One limitation of this connector configuration is that it processes all events as “insert” events. However, our change data events can have “before” and “after” fields which it doesn’t know anything about, and you will just end up with “junk” in the Elasticsearch index which you’ll have to subsequently make sense of. A simple solution is to use an SMT (Single Message Transformation) on the sink connector to extract just the “after” fields. I used the “event-flattening” ExtractNewRecordState SMT. Here’s the final Debezium PostgreSQL source connector configuration including the SMT:
1 2 3 4 5 6 7 8 9 10 11 12 13 14 15 16 17 18 19 20 |
curl https://KC_IP:8083/connectors -X POST -H 'Content-Type: application/json' -k -u kc_user:kc_password -d '{ "name": "debezium-test1", "config": { "connector.class": "io.debezium.connector.postgresql.PostgresConnector", "database.hostname": "pg_ip", "database.port": "5432", "database.user": "pg_user", "database.password": "pg_password", "database.dbname" : "postgres", "database.server.name": "test1", "plugin.name": "pgoutput", "value.converter": "org.apache.kafka.connect.json.JsonConverter", "value.converter.schemas.enable": "false", "key.converter": "org.apache.kafka.connect.json.JsonConverter", "key.converter.schemas.enable": "false", "transforms": "unwrap", "transforms.unwrap.type": "io.debezium.transforms.ExtractNewRecordState" } } ' |
And finally, to double-check everything I reused my original pipeline NOAA data and topics. This also allowed me to check that the JSON data was being indexed into Elasticsearch as expected (although I just used default mappings this time around), and also enabled me to check if there was any difference in throughput between PostgreSQL JSON and JSONB (with a GIN index) reads—I am pleased to report that there wasn’t.
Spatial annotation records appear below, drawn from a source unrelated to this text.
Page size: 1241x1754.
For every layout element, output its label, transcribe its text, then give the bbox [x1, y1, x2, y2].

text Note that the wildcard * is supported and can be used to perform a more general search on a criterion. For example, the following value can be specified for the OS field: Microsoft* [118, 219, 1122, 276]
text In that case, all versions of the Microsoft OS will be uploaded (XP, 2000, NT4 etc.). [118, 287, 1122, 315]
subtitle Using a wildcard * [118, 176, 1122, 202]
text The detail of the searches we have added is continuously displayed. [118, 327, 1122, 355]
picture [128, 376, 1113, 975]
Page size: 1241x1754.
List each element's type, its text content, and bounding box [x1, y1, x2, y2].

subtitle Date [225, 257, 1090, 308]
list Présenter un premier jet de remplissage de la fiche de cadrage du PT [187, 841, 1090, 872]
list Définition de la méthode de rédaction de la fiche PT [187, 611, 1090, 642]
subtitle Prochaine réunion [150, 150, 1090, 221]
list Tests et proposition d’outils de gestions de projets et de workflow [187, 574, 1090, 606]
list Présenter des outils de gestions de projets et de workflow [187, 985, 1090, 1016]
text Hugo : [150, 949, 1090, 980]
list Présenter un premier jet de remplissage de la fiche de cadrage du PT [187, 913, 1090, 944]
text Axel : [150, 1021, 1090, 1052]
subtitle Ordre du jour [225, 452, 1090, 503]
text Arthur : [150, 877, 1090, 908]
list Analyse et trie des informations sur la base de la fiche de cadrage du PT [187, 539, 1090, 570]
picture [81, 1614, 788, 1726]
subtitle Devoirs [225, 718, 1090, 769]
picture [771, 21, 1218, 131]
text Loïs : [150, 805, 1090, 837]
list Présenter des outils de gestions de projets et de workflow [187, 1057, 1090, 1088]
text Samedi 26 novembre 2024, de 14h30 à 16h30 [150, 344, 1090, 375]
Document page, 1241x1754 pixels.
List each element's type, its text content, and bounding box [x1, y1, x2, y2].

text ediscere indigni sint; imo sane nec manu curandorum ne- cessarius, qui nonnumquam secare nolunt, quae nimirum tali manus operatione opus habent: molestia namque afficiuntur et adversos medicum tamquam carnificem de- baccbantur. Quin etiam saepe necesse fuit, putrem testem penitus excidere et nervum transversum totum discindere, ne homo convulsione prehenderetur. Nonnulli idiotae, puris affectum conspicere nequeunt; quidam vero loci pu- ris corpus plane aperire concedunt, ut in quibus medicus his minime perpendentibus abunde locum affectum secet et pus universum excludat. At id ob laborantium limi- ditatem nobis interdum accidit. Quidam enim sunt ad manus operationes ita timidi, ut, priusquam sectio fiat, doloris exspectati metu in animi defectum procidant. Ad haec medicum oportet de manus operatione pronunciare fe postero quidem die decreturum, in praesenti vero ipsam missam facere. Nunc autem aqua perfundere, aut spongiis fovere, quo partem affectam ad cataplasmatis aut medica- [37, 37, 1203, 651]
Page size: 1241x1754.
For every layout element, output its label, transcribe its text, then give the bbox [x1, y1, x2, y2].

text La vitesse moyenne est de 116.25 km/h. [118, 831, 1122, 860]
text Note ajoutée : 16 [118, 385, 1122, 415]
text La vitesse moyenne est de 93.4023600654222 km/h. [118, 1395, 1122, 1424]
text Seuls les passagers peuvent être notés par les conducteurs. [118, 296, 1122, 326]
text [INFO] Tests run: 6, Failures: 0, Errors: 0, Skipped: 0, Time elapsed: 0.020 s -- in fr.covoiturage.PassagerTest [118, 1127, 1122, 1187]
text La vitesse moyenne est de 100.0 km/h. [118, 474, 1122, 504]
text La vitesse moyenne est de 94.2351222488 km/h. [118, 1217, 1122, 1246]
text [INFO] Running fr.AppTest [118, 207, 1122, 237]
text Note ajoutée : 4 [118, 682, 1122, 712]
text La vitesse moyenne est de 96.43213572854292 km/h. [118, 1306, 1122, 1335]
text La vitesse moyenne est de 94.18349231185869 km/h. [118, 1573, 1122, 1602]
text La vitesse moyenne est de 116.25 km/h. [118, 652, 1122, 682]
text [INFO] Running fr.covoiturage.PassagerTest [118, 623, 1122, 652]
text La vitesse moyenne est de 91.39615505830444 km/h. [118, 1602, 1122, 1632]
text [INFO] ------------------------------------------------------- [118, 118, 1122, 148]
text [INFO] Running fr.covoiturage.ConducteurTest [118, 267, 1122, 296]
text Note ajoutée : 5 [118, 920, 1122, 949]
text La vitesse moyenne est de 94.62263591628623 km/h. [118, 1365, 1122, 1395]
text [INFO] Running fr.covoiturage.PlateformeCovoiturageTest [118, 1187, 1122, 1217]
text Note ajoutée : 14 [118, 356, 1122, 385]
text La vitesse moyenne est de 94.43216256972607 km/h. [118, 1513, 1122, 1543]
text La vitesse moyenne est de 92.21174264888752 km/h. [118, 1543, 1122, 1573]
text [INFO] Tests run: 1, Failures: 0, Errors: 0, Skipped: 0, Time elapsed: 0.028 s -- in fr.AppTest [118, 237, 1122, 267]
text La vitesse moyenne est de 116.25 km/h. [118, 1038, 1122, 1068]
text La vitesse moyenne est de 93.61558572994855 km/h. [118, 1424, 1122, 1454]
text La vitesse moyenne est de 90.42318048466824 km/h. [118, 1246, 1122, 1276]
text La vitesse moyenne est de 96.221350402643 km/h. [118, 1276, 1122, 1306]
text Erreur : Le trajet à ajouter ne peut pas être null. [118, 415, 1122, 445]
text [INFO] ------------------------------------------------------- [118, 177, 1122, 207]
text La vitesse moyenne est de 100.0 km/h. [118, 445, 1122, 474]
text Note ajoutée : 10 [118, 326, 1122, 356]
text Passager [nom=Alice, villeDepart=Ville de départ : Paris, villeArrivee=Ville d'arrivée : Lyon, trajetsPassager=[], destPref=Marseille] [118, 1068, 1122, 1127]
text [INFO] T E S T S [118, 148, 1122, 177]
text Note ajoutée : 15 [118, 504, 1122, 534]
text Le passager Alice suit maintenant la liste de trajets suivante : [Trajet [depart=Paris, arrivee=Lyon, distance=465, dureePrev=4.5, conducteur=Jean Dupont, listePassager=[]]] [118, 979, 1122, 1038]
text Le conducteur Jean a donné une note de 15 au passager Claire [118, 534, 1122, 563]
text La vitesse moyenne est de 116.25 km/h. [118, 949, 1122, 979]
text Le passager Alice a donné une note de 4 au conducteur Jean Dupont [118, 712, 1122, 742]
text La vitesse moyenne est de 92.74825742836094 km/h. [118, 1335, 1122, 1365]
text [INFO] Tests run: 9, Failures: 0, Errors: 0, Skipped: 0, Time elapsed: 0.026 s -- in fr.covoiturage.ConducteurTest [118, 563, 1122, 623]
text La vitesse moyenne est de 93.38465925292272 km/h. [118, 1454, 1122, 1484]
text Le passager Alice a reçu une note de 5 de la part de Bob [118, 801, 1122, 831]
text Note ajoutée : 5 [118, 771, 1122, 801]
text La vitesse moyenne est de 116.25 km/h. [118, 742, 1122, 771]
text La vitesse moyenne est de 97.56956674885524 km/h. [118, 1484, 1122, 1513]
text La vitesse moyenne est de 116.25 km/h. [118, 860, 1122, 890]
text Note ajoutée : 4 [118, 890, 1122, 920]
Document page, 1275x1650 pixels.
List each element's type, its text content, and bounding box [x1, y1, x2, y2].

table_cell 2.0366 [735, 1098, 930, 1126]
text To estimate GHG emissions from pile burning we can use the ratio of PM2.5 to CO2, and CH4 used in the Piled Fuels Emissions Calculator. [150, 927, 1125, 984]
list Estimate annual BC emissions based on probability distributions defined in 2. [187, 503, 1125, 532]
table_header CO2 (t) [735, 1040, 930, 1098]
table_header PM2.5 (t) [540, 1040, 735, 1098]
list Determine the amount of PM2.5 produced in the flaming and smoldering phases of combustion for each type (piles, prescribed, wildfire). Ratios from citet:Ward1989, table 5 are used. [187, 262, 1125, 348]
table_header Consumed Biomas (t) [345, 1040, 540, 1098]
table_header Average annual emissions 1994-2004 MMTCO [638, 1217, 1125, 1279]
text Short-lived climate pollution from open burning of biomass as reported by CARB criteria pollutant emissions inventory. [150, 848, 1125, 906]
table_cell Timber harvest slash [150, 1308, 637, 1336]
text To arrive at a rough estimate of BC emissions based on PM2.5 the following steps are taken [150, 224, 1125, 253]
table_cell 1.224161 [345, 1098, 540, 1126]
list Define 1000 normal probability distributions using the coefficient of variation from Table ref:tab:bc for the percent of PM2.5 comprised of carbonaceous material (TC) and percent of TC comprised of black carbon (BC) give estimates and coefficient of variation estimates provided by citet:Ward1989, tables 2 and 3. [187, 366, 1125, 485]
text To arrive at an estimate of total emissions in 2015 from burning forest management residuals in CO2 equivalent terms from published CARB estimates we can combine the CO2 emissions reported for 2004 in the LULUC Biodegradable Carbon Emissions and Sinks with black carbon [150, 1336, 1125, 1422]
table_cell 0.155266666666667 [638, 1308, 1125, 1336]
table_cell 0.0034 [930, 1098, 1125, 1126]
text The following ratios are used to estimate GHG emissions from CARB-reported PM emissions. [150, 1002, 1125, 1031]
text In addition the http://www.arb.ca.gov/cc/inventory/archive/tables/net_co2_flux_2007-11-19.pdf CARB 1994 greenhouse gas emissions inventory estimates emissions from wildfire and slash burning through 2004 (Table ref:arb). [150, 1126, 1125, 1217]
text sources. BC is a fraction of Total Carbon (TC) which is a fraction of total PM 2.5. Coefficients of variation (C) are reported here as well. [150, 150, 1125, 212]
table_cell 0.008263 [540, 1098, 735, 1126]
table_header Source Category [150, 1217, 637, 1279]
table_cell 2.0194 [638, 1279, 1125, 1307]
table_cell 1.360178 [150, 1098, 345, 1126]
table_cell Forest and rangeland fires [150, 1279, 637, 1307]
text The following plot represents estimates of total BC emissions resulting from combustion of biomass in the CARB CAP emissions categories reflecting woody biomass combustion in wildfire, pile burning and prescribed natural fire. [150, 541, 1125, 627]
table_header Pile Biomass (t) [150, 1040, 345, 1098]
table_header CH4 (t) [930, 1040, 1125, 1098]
However, as I discovered in the pipeline series blog 8, Elasticsearch sink connectors struggle to index more than 1,800 inserts/s, well below the single-threaded connector task limitation of 7,000 events/s (but in part 9 we got better results using a workaround and the BULK API), so any difference between JSON and JSONB performance is possibly being masked, but is certainly not the major performance issue.
5. Conclusions
In this blog, we successfully deployed, configured, and ran a test CDC pipeline from PostgreSQL to an example target sink system (e.g. Elasticsearch) using the Debezium PostgreSQL Connector and the Instaclustr Managed Kafka Connect and OpenDistro Elasticsearch service. For many use cases, you will need to have more complex Kafka sink connectors to interpret the change data event semantics and how to apply them to different sink systems, and there are many more configuration options to take into account that I didn’t look at. Given the potential limitations of the single task and other potential performance idiosyncrasies, you should also conduct an adequate test of performance and lag with realistic data and appropriately sized systems before moving into production.
Note: the experiments in this blog were done in a development environment, using a combination of open source/self-managed PostgreSQL (not our managed PostgreSQL service) used in conjunction with Instaclustr’s managed Kafka Connect and Elasticsearch services. Currently we have customers using Debezium in private preview for our managed Cassandra service, but at the time of publication Debezium is not yet offered on our managed PostgreSQL service.